*** Given data ***
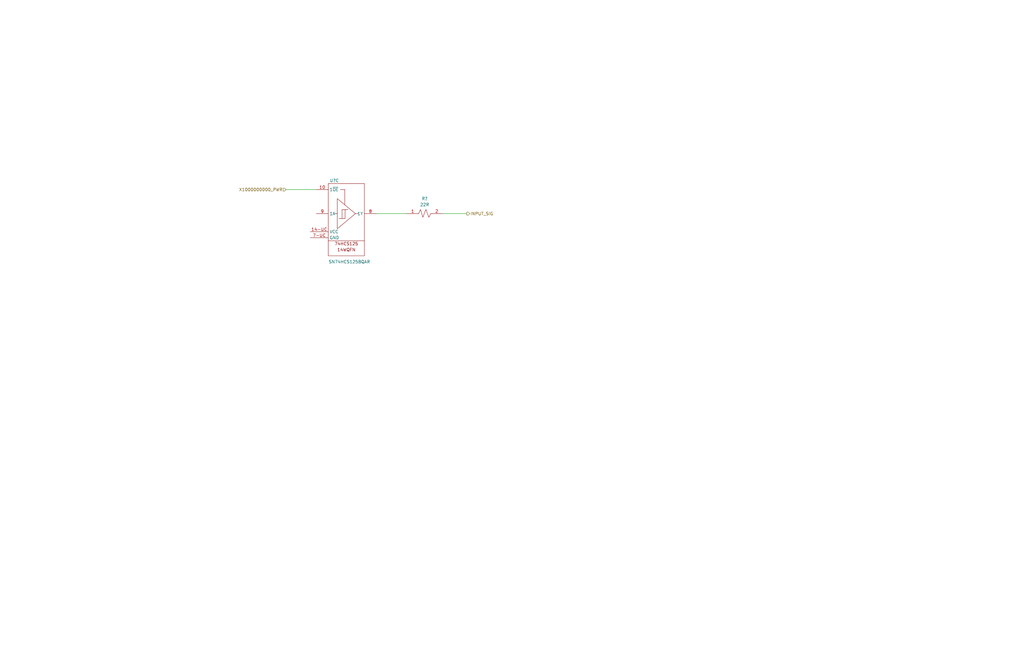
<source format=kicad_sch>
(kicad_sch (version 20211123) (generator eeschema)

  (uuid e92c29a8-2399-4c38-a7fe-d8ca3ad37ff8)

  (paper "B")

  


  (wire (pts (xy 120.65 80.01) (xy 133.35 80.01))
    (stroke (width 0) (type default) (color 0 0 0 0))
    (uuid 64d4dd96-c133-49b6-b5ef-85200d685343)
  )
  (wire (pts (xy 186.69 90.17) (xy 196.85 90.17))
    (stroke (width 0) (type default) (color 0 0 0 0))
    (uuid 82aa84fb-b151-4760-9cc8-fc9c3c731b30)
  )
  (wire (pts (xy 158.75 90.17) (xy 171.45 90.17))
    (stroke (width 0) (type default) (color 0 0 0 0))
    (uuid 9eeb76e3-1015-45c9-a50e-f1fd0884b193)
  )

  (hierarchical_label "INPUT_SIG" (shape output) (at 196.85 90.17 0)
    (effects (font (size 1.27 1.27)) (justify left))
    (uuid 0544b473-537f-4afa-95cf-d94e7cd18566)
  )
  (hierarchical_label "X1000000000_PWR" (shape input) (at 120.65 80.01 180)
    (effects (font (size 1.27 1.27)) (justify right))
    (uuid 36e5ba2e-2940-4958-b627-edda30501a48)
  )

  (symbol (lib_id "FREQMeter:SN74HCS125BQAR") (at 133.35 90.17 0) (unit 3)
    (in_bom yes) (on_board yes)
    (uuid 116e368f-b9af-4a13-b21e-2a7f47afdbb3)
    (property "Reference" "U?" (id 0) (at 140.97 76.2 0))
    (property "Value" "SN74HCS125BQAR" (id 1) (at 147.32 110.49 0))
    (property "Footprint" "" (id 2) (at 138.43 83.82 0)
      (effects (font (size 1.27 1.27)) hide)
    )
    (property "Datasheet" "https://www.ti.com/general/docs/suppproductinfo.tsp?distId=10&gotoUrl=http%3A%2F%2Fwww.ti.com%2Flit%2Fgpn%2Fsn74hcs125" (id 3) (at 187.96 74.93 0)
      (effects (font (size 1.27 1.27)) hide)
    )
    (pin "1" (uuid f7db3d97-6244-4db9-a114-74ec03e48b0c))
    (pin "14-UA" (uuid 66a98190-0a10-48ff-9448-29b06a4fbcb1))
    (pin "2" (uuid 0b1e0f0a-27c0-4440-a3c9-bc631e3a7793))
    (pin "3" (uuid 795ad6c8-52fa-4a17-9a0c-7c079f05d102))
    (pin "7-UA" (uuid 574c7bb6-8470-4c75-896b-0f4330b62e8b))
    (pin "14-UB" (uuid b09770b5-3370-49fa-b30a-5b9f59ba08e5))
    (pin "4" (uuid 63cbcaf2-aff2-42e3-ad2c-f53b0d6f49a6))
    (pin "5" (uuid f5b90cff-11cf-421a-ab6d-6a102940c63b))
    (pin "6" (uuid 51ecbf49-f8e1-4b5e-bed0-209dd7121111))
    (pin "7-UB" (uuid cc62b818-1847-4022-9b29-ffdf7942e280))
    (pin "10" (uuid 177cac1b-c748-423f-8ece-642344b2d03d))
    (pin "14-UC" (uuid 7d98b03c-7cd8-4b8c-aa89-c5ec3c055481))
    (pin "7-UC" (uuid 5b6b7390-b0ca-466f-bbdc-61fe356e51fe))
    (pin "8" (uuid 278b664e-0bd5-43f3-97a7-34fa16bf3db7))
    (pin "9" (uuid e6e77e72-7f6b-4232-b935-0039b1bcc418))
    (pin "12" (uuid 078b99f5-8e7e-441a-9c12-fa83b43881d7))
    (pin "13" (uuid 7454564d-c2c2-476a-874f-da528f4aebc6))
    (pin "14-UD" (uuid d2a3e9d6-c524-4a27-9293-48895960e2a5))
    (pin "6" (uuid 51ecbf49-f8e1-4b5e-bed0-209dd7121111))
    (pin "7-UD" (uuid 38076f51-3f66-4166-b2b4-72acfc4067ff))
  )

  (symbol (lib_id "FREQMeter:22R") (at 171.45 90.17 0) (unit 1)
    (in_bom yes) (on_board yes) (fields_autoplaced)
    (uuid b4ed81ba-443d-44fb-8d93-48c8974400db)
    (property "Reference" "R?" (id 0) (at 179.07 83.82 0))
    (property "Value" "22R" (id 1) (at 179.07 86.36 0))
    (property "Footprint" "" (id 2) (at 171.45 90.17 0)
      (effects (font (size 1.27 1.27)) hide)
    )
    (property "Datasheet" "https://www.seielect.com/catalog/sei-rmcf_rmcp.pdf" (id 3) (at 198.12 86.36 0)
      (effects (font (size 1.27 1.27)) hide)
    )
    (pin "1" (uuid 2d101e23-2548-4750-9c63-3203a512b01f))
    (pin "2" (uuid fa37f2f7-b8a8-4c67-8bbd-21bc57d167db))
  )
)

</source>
***
* Prompt: Set down every record exactly, without the pictures.

* Solution for this problem:
<source format=kicad_sch>
(kicad_sch (version 20211123) (generator eeschema)

  (uuid e92c29a8-2399-4c38-a7fe-d8ca3ad37ff8)

  (paper "B")

  


  (wire (pts (xy 120.65 80.01) (xy 133.35 80.01))
    (stroke (width 0) (type default) (color 0 0 0 0))
    (uuid 64d4dd96-c133-49b6-b5ef-85200d685343)
  )
  (wire (pts (xy 186.69 90.17) (xy 196.85 90.17))
    (stroke (width 0) (type default) (color 0 0 0 0))
    (uuid 82aa84fb-b151-4760-9cc8-fc9c3c731b30)
  )
  (wire (pts (xy 158.75 90.17) (xy 171.45 90.17))
    (stroke (width 0) (type default) (color 0 0 0 0))
    (uuid 9eeb76e3-1015-45c9-a50e-f1fd0884b193)
  )

  (hierarchical_label "INPUT_SIG" (shape output) (at 196.85 90.17 0)
    (effects (font (size 1.27 1.27)) (justify left))
    (uuid 0544b473-537f-4afa-95cf-d94e7cd18566)
  )
  (hierarchical_label "X1000000000_PWR" (shape input) (at 120.65 80.01 180)
    (effects (font (size 1.27 1.27)) (justify right))
    (uuid 36e5ba2e-2940-4958-b627-edda30501a48)
  )

  (symbol (lib_id "FREQMeter:SN74HCS125BQAR") (at 133.35 90.17 0) (unit 3)
    (in_bom yes) (on_board yes)
    (uuid 116e368f-b9af-4a13-b21e-2a7f47afdbb3)
    (property "Reference" "U?" (id 0) (at 140.97 76.2 0))
    (property "Value" "SN74HCS125BQAR" (id 1) (at 147.32 110.49 0))
    (property "Footprint" "" (id 2) (at 138.43 83.82 0)
      (effects (font (size 1.27 1.27)) hide)
    )
    (property "Datasheet" "https://www.ti.com/general/docs/suppproductinfo.tsp?distId=10&gotoUrl=http%3A%2F%2Fwww.ti.com%2Flit%2Fgpn%2Fsn74hcs125" (id 3) (at 187.96 74.93 0)
      (effects (font (size 1.27 1.27)) hide)
    )
    (pin "1" (uuid f7db3d97-6244-4db9-a114-74ec03e48b0c))
    (pin "14-UA" (uuid 66a98190-0a10-48ff-9448-29b06a4fbcb1))
    (pin "2" (uuid 0b1e0f0a-27c0-4440-a3c9-bc631e3a7793))
    (pin "3" (uuid 795ad6c8-52fa-4a17-9a0c-7c079f05d102))
    (pin "7-UA" (uuid 574c7bb6-8470-4c75-896b-0f4330b62e8b))
    (pin "14-UB" (uuid b09770b5-3370-49fa-b30a-5b9f59ba08e5))
    (pin "4" (uuid 63cbcaf2-aff2-42e3-ad2c-f53b0d6f49a6))
    (pin "5" (uuid f5b90cff-11cf-421a-ab6d-6a102940c63b))
    (pin "6" (uuid 51ecbf49-f8e1-4b5e-bed0-209dd7121111))
    (pin "7-UB" (uuid cc62b818-1847-4022-9b29-ffdf7942e280))
    (pin "10" (uuid 177cac1b-c748-423f-8ece-642344b2d03d))
    (pin "14-UC" (uuid 7d98b03c-7cd8-4b8c-aa89-c5ec3c055481))
    (pin "7-UC" (uuid 5b6b7390-b0ca-466f-bbdc-61fe356e51fe))
    (pin "8" (uuid 278b664e-0bd5-43f3-97a7-34fa16bf3db7))
    (pin "9" (uuid e6e77e72-7f6b-4232-b935-0039b1bcc418))
    (pin "12" (uuid 078b99f5-8e7e-441a-9c12-fa83b43881d7))
    (pin "13" (uuid 7454564d-c2c2-476a-874f-da528f4aebc6))
    (pin "14-UD" (uuid d2a3e9d6-c524-4a27-9293-48895960e2a5))
    (pin "6" (uuid 51ecbf49-f8e1-4b5e-bed0-209dd7121111))
    (pin "7-UD" (uuid 38076f51-3f66-4166-b2b4-72acfc4067ff))
  )

  (symbol (lib_id "FREQMeter:22R") (at 171.45 90.17 0) (unit 1)
    (in_bom yes) (on_board yes) (fields_autoplaced)
    (uuid b4ed81ba-443d-44fb-8d93-48c8974400db)
    (property "Reference" "R?" (id 0) (at 179.07 83.82 0))
    (property "Value" "22R" (id 1) (at 179.07 86.36 0))
    (property "Footprint" "" (id 2) (at 171.45 90.17 0)
      (effects (font (size 1.27 1.27)) hide)
    )
    (property "Datasheet" "https://www.seielect.com/catalog/sei-rmcf_rmcp.pdf" (id 3) (at 198.12 86.36 0)
      (effects (font (size 1.27 1.27)) hide)
    )
    (pin "1" (uuid 2d101e23-2548-4750-9c63-3203a512b01f))
    (pin "2" (uuid fa37f2f7-b8a8-4c67-8bbd-21bc57d167db))
  )
)

</source>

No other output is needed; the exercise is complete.